## Records for this task
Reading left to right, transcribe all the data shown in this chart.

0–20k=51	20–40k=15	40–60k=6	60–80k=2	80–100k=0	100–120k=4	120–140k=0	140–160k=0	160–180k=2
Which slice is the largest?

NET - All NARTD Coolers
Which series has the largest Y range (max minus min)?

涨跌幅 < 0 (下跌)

...

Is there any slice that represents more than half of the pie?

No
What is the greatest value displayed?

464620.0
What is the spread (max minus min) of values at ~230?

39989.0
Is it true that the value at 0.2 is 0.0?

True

---

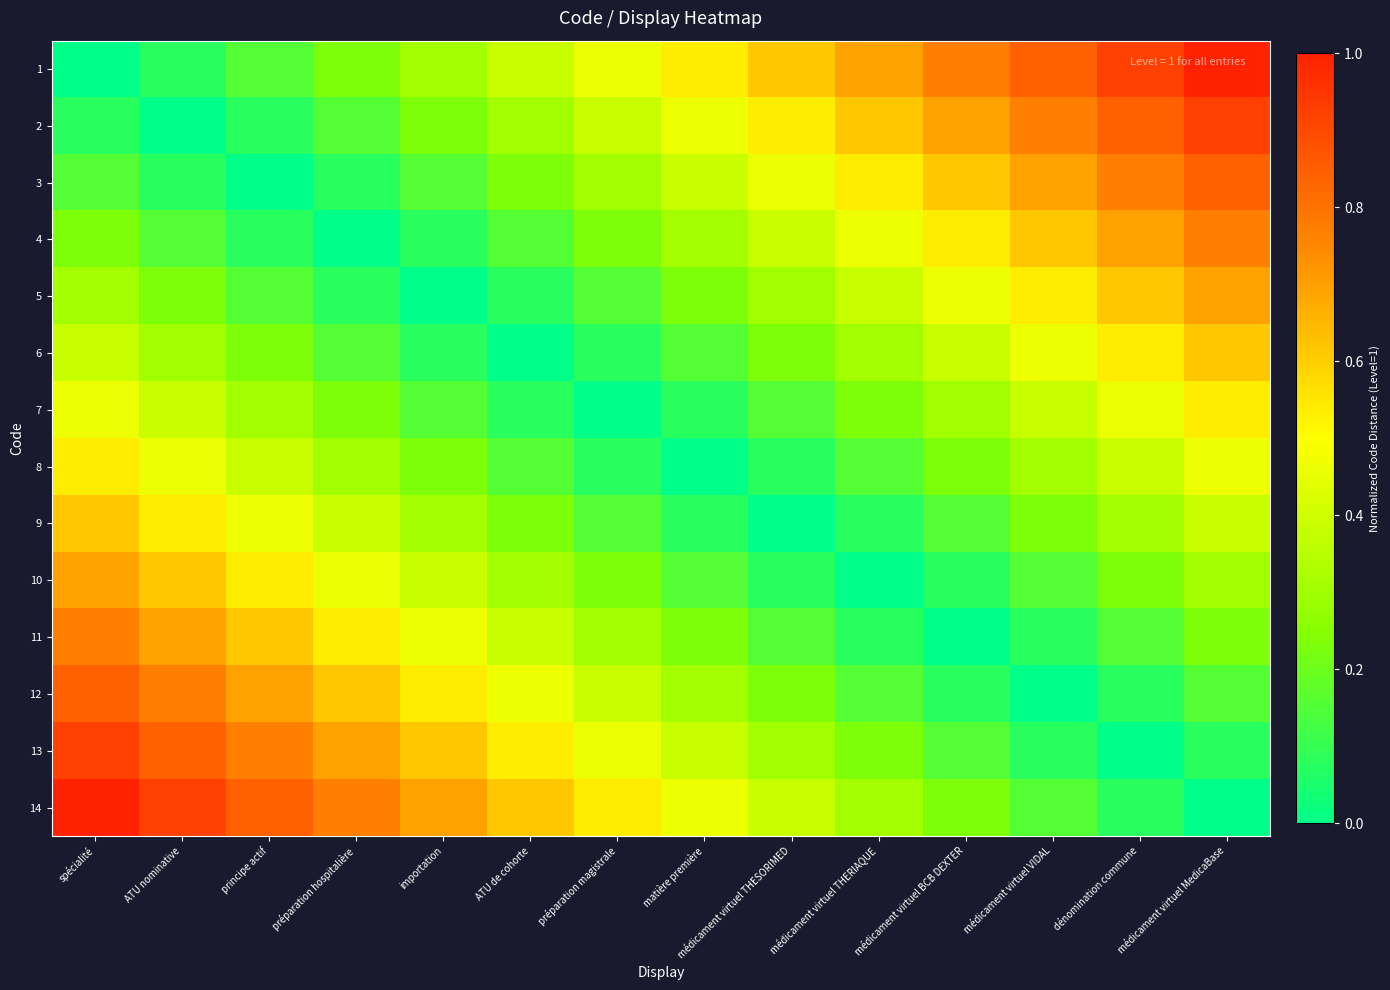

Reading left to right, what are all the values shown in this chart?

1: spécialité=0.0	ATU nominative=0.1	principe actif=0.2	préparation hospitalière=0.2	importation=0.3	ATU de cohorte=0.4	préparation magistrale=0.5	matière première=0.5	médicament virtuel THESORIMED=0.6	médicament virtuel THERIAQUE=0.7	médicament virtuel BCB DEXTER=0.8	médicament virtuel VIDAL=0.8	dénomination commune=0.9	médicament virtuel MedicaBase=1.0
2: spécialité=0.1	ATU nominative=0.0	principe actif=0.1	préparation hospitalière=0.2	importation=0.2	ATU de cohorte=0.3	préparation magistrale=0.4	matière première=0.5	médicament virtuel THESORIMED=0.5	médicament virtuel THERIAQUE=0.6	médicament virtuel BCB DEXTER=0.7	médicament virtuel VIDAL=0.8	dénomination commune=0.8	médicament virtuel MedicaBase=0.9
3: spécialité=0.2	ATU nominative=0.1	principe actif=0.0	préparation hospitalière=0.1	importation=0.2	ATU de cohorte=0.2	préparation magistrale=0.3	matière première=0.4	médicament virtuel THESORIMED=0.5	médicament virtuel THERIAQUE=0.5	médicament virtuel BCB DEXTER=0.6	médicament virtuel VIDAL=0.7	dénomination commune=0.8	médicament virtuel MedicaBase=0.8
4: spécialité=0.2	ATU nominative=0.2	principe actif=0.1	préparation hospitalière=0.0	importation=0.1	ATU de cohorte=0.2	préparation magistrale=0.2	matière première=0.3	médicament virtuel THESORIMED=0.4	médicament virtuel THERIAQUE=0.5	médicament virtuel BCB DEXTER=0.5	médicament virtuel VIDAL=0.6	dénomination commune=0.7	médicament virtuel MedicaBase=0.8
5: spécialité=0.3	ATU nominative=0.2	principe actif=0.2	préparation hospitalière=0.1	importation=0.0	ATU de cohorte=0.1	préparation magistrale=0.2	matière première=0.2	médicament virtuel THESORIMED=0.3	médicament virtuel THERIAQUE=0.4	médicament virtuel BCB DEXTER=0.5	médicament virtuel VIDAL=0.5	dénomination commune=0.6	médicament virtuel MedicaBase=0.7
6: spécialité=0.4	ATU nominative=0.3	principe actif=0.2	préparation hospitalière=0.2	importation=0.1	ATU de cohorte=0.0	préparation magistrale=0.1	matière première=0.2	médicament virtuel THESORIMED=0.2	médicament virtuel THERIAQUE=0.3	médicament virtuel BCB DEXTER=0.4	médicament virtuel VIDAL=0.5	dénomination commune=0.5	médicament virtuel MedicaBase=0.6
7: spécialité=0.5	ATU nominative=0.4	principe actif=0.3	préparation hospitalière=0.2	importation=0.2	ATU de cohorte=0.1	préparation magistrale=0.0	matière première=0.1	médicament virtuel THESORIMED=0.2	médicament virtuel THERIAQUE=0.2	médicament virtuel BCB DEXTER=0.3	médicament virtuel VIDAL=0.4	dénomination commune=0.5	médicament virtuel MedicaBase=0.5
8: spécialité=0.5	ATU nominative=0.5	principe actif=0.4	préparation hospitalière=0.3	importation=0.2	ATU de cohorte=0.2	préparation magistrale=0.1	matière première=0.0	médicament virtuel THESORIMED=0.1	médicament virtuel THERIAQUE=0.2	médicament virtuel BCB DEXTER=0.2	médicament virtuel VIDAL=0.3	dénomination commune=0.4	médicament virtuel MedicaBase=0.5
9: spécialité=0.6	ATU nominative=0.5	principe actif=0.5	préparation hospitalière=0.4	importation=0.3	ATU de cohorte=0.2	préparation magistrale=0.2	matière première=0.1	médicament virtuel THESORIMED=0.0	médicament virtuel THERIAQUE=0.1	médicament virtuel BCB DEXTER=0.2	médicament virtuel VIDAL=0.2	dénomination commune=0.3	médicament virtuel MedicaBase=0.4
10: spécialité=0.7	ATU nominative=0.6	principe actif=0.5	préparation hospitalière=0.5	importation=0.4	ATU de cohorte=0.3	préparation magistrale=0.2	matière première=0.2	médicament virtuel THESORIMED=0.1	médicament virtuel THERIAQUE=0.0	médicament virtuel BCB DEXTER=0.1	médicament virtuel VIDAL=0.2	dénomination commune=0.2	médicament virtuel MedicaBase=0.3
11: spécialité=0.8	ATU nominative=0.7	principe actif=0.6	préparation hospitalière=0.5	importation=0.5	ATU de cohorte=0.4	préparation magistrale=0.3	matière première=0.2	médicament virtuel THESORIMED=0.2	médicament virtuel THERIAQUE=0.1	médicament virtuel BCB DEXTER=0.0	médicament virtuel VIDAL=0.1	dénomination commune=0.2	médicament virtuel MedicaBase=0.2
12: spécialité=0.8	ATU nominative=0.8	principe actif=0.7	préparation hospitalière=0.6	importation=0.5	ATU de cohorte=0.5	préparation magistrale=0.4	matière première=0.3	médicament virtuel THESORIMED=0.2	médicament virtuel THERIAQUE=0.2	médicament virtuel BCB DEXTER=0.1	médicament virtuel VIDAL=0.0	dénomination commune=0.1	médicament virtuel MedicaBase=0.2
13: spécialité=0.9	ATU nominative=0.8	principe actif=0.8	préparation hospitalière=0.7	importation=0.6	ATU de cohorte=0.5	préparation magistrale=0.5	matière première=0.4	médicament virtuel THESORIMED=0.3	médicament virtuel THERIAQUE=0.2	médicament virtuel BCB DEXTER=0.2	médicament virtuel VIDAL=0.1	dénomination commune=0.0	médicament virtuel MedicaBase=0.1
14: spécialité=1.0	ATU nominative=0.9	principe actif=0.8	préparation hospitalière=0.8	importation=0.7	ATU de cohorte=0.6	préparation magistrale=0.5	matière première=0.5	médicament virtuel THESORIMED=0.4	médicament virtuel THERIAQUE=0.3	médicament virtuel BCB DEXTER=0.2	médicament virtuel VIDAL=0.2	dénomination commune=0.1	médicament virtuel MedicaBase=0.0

## About this exercise
Could you update the stretch of records from the line containing "Reading left to right, transcribe" through the line containing "涨跌幅 < 0 (下跌)" so that "biggest" replaces "largest" and nothing else changes? Return only those lines.

## Written solution
Reading left to right, transcribe all the data shown in this chart.

0–20k=51	20–40k=15	40–60k=6	60–80k=2	80–100k=0	100–120k=4	120–140k=0	140–160k=0	160–180k=2
Which slice is the biggest?

NET - All NARTD Coolers
Which series has the biggest Y range (max minus min)?

涨跌幅 < 0 (下跌)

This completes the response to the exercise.